What is being asked - Search the records for the string "Comparison", and show each line where it appears.

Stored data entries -
*** Begin section ***

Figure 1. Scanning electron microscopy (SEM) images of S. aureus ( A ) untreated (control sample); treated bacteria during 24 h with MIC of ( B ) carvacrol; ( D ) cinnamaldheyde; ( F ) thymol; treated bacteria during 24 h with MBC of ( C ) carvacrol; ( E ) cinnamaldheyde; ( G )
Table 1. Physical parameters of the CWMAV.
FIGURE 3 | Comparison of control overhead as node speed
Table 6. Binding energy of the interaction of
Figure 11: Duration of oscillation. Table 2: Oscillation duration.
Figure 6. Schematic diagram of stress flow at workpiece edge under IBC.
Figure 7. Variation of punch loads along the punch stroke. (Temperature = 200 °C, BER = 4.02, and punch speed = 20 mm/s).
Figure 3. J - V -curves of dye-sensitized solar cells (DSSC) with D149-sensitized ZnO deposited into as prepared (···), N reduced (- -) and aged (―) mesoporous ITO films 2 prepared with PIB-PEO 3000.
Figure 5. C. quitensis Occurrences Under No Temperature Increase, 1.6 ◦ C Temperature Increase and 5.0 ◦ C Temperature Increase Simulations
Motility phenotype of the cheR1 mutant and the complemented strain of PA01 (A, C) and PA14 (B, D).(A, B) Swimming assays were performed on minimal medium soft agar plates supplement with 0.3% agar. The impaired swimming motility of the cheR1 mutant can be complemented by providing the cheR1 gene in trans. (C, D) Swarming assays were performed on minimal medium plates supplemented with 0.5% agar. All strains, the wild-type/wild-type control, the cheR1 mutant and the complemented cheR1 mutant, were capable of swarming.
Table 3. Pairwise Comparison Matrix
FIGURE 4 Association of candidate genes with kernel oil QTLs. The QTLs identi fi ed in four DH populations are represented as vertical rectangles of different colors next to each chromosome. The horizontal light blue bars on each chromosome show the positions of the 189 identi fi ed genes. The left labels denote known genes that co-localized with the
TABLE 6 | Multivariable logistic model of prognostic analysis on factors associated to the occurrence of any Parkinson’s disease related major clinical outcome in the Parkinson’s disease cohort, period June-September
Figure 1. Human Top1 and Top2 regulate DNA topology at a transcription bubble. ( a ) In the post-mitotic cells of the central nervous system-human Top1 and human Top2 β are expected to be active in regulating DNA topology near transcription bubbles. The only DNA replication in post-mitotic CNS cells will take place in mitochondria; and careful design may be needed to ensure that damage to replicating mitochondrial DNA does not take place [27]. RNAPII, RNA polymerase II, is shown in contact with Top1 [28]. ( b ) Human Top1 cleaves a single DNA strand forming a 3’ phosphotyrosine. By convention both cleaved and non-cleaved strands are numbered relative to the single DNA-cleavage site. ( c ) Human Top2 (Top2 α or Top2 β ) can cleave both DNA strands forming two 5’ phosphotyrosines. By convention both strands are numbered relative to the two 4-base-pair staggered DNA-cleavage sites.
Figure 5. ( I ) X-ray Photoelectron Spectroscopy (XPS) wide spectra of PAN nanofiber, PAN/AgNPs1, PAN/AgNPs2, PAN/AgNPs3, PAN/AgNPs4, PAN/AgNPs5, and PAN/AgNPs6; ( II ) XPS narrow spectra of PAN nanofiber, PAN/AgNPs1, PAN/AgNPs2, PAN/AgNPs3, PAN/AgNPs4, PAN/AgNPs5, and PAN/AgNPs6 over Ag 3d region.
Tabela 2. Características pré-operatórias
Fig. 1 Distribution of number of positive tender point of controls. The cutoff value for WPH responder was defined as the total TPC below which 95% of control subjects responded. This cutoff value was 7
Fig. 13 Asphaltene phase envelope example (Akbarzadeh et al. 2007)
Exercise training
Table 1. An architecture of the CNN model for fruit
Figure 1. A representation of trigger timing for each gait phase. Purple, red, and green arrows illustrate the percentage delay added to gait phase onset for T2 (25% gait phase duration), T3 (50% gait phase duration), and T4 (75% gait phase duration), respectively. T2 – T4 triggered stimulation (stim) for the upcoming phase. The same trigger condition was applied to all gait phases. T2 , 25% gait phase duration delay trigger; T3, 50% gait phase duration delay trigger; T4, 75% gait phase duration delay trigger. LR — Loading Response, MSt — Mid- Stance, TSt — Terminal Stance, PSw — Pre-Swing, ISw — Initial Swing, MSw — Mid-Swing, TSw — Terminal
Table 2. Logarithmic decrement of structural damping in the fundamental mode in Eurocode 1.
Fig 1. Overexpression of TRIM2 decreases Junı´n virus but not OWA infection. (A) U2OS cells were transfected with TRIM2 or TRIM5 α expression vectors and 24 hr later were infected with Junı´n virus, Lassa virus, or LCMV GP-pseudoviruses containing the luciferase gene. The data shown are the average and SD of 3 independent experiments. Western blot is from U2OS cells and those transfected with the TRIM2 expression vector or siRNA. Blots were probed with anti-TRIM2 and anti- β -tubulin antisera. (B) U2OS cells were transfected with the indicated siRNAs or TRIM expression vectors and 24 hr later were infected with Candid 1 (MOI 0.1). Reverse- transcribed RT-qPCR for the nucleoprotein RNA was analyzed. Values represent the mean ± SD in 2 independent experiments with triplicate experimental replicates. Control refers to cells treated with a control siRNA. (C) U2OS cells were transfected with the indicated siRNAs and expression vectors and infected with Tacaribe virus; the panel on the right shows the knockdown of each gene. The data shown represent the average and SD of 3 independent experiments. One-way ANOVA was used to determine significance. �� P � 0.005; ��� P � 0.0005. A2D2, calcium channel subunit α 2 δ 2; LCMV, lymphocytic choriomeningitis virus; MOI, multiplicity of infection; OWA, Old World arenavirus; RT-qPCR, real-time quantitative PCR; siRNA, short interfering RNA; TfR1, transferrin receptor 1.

*** End section ***

Result -
FIGURE 3 | Comparison of control overhead as node speed
Table 3. Pairwise Comparison Matrix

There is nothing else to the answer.